→ **TASK INSTRUCTIONS**
Every line of the material below needs to be copied exactly; omit the pictures.

→ **TASK INPUTS**

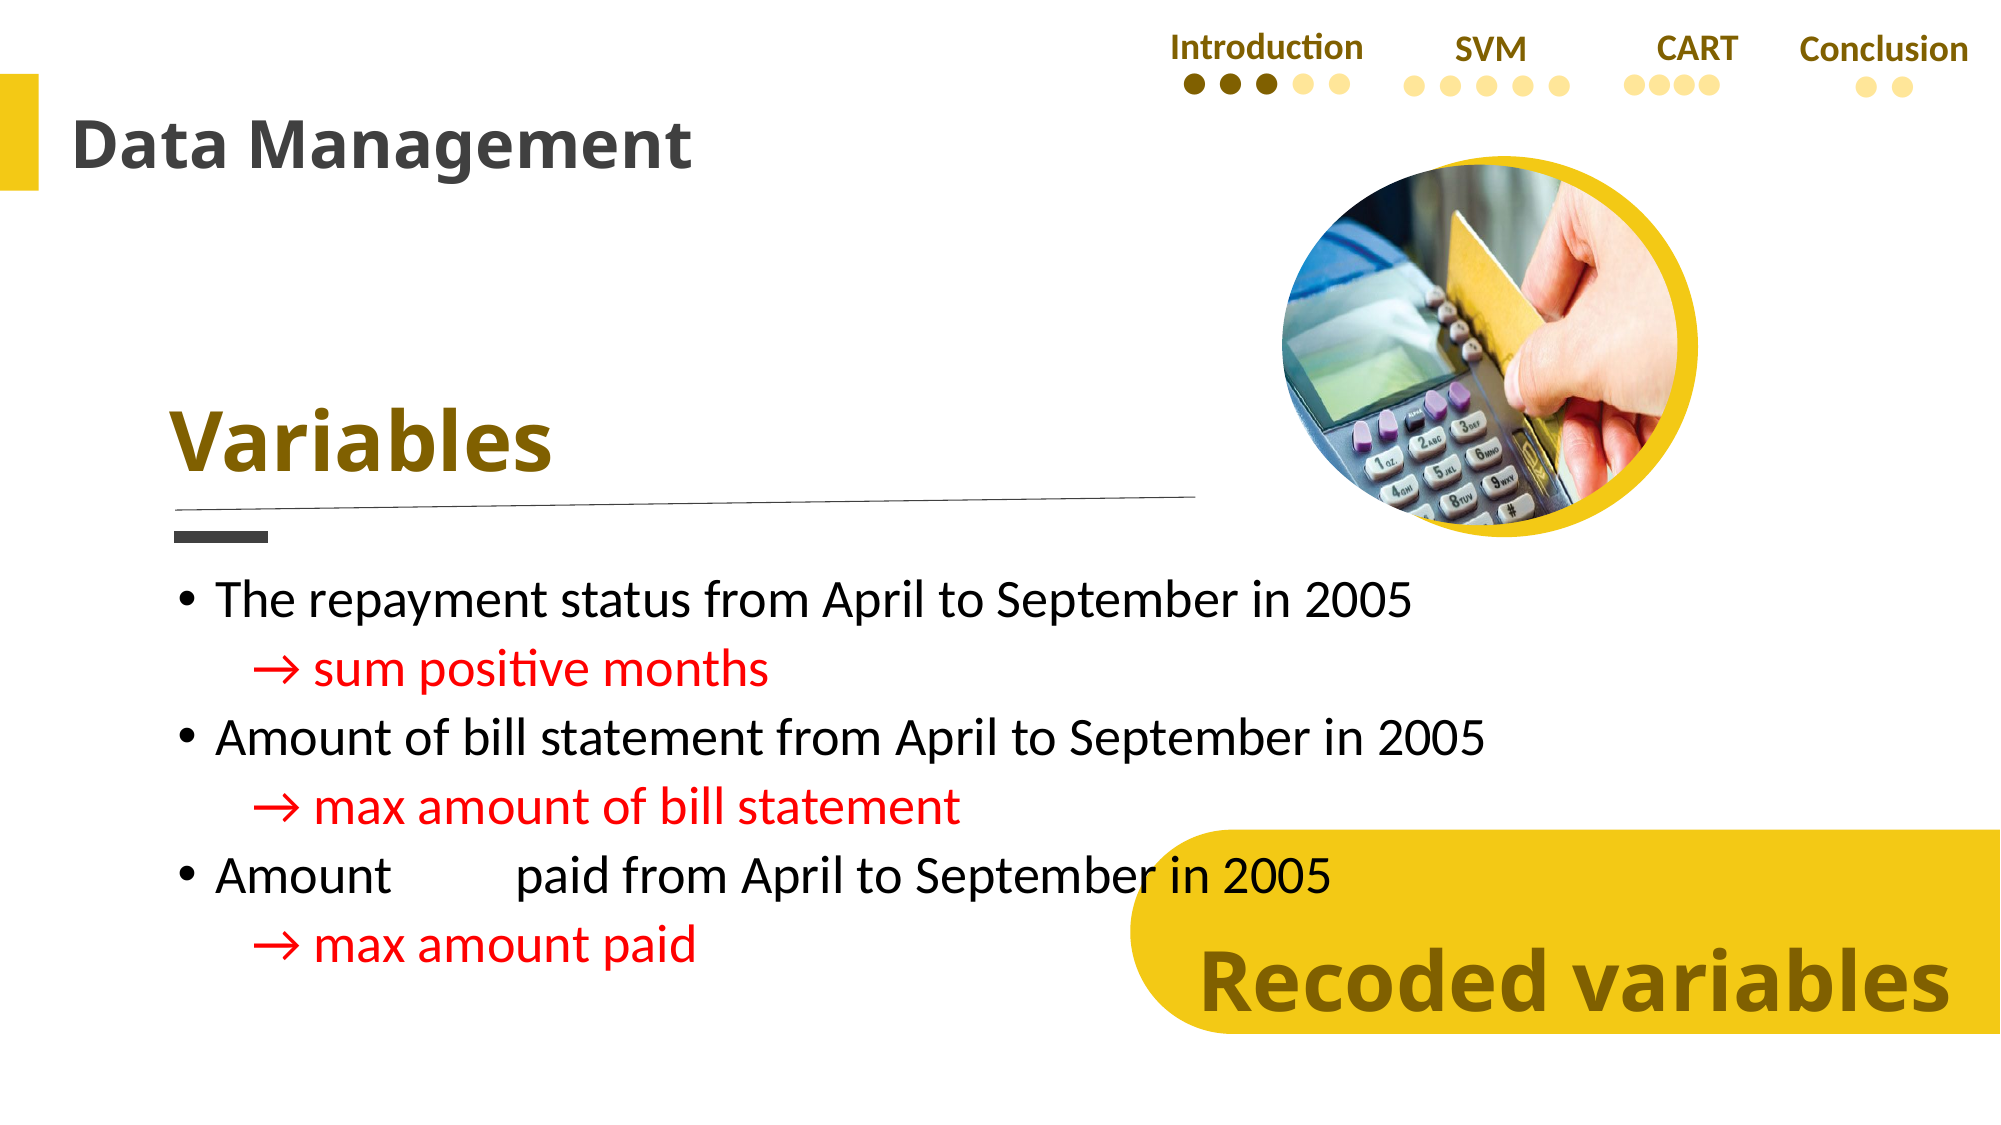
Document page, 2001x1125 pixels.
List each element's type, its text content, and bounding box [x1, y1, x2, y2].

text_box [154, 380, 1196, 537]
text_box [1282, 156, 1699, 538]
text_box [1143, 17, 1996, 123]
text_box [1130, 829, 2000, 1034]
text_box Data Management [55, 94, 772, 190]
text_box The repayment status from April to September in 2005 → sum positive months Amount of bill statement from April to September in 2005 → max amount of bill statement Amount paid from April to September in 2005 → max amount paid [87, 563, 1744, 982]
text_box [0, 73, 40, 192]
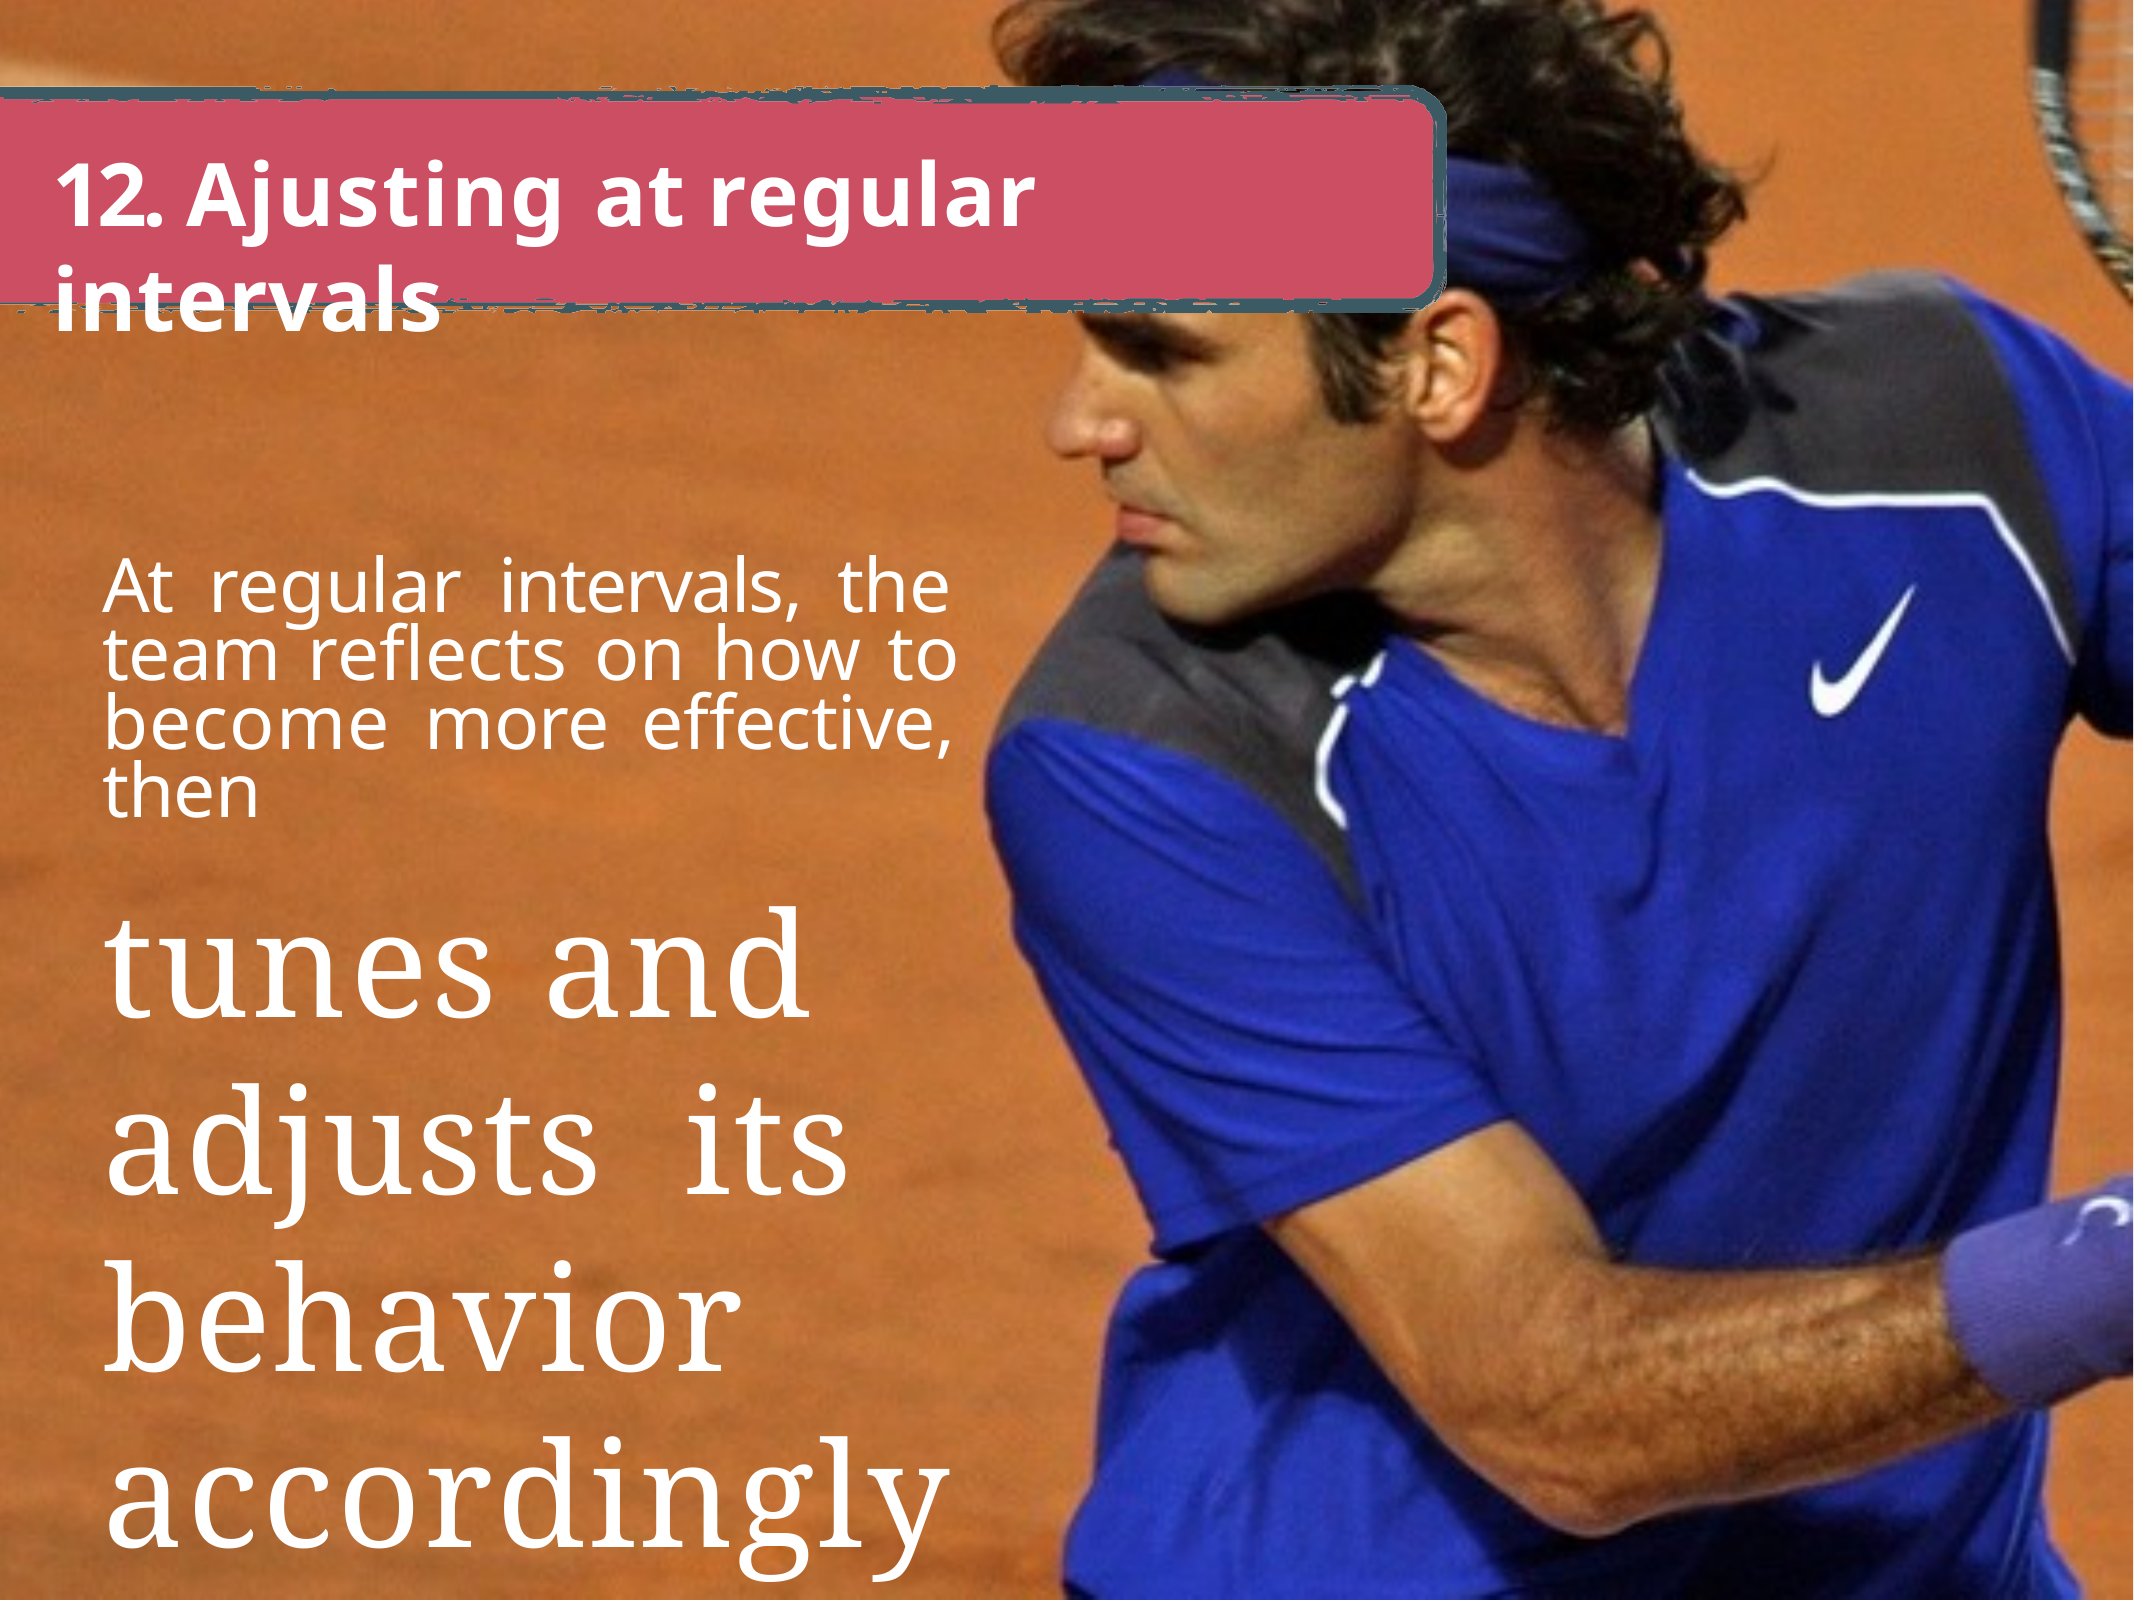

→ **OUTPUT**
Document page, 2001x1125 pixels.
List each element's type, its text content, and bounding box [x1, y1, x2, y2].

text_box [154, 380, 1196, 537]
text_box [1282, 156, 1699, 538]
text_box [1143, 17, 1996, 123]
text_box [1130, 829, 2000, 1034]
text_box Data Management [55, 94, 772, 190]
text_box The repayment status from April to September in 2005 → sum positive months Amount of bill statement from April to September in 2005 → max amount of bill statement Amount paid from April to September in 2005 → max amount paid [87, 563, 1744, 982]
text_box [0, 73, 40, 192]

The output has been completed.